Scouting began in 1907 when Robert Baden-Powell, a retired Lieutenant General in the British Army, held the first Scouting encampment at Brownsea Island, England. He was at that time a good friend of William Alexander Smith, founder of the Boys’ Brigade. Currently Scouting and Guiding have over 38 million members in 217 countries and territories represented through several different Scouting associations at the international level. The works of Ernest Thompson Seton and Daniel Carter Beard were very influential in the early development of Scouting as well as the basis of the Traditional Scouting movement that has become very significant in the last several years. In many countries, Scouting has become a signifcant part of popular culture.
Baden-Powell founded the Scouting movement in 1907 in the United Kingdom. He also introduced the parallel movement for girls, the Girl Guides, in 1910 with the aid of his sister Agnes Baden-Powell. (The Guides are known as the Girl Scouts of the USA in the United States.)
The seeds of the idea of Scouting began during the Siege of Mafeking, South Africa, during the Second Boer War of 1899-1902, where Baden-Powell served as commanding officer. Baden-Powell successfully defended the town against the Boers (later known as Afrikaners), who outnumbered his troops eight to one. Volunteer boys in the town were formed into the Mafeking Cadet Corps, to help support the troops by carrying messages, which freedup men for military duties and kept the boys occupied during the long siege. The boys acquitted themselves well, helping in the successful defence of the town (1899-1900) over several months. Each Cadet Corps member received a badge, a combination of a compass point and a spearhead. This logo was similar to the fleur-de-lis that Scouting later adopted as its international symbol.
As a result of his status as a national hero, acquired as a result of his determined and successful defence of the town of Mafeking, Baden-Powell’s military training manual, Aids to Scouting (written in 1899) became something of a best-seller and was used by teachers and youth organizations.
In 1906, Ernest Thompson Seton sent Baden-Powell a copy of his book entitled The Birchbark Roll of the Woodcraft Indians. Seton, a British-born Canadian living in the United States, subsequently met Baden-Powell, and they shared ideas about youth training programs.
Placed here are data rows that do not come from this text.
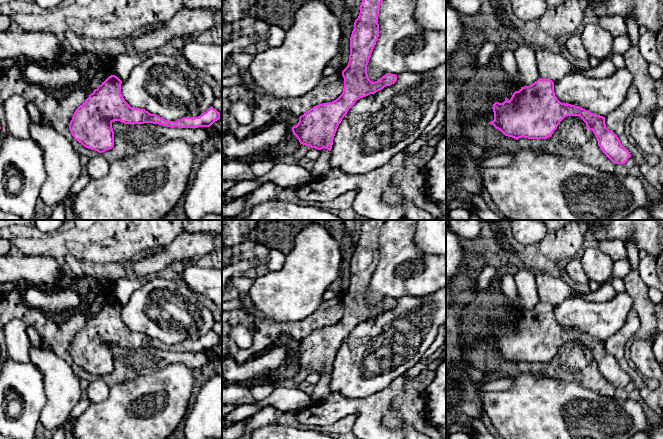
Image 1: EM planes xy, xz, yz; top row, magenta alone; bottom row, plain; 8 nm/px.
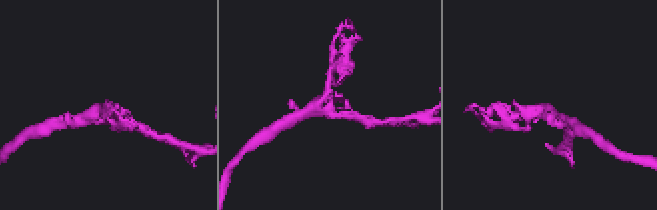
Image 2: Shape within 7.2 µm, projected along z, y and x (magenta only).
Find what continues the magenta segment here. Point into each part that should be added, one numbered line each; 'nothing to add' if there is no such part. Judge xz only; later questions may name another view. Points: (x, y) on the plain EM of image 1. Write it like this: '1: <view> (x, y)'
nothing to add

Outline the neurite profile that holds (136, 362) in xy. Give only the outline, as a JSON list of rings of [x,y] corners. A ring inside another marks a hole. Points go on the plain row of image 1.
[[[112,346],[114,371],[102,377],[111,388],[126,380],[152,373],[171,363],[180,363],[195,372],[214,358],[211,351],[178,352],[153,347],[125,348]]]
Baden-Powell was encouraged to re-write Aids to Scouting to suit a youth readership. By 1907 he had finished a draft called Boy Patrols. The same year, to test some of his ideas, he gathered together 21 boys of mixed social background and held a week-long camp, beginning August 1, on Brownsea Island in Poole Harbour, Dorset, England. His organizational method, now known as the Patrol System, a key part of Scouting training, allowed the boys to organize themselves into small groups with an elected patrol leader.
In the autumn of 1907, having his draft publication and a successful camp behind him, Baden-Powell went on an extensive speaking tour arranged by his publisher, Pearsons, to promote his forthcoming book. Beginning in January 1908 it initially appeared as six installments in a boys’ fortnightly magazine. The parts were subsequently published in book form as Scouting for Boys, now commonly considered the first version of the Boy Scout Handbook.
At the time Baden-Powell intended that the book would provide ideas for established organizations, in particular the Boys’ Brigade in which he assisted their founder William A. Smith for some time. However, boys spontaneously formed Scout patrols and flooded Baden-Powell with requests for assistance. He encouraged them, and Scouting developed by the weight of its own momentum. As the movement grew Sea Scout, Air Scout and other specialised units were added to the program options.
Baden-Powell could not singlehandedly advise all the youth who requested his assistance. To provide for adult leadership, proper training was required. The Wood Badge course was developed to recognize adult leadership training. In 1919 Gilwell Park near London was purchased as an adult training site and scouting campground. Baden-Powell also wrote a book for the assistance of Leaders entitled Aids to Scoutmastership, and others for the use of new sections that were formed later, such as Rovering to Success for Rover Scouts in 1922.
The members of a small number of Scout groups have the right to wear a green scarf/neckerchief in recognition of their membership of those groups founded in 1908.
Scouting began to spread throughout Great Britain and Ireland soon after the publication of Scouting For Boys. The Boy Scout movement swiftly established itself throughout the British Empire. The first recognized overseas unit was chartered in Gibraltar in 1908, followed quickly by Malta. Canada became the first overseas Dominion with a sanctioned Boy Scout program, followed by Australia, New Zealand and South Africa. Chile was the first country outside of the British Dominions to have a recognized scouting program. The first Scout rally was held at the Crystal Palace, London, in 1910. It attracted 10,000 boys, as well as a number of girls, who turned out for this exhibition of scouting. By 1910 India, Singapore, Sweden, Denmark, France, Russia, Finland, Germany, Norway, Mexico, Argentina, Greece and the United States had Boy Scouts.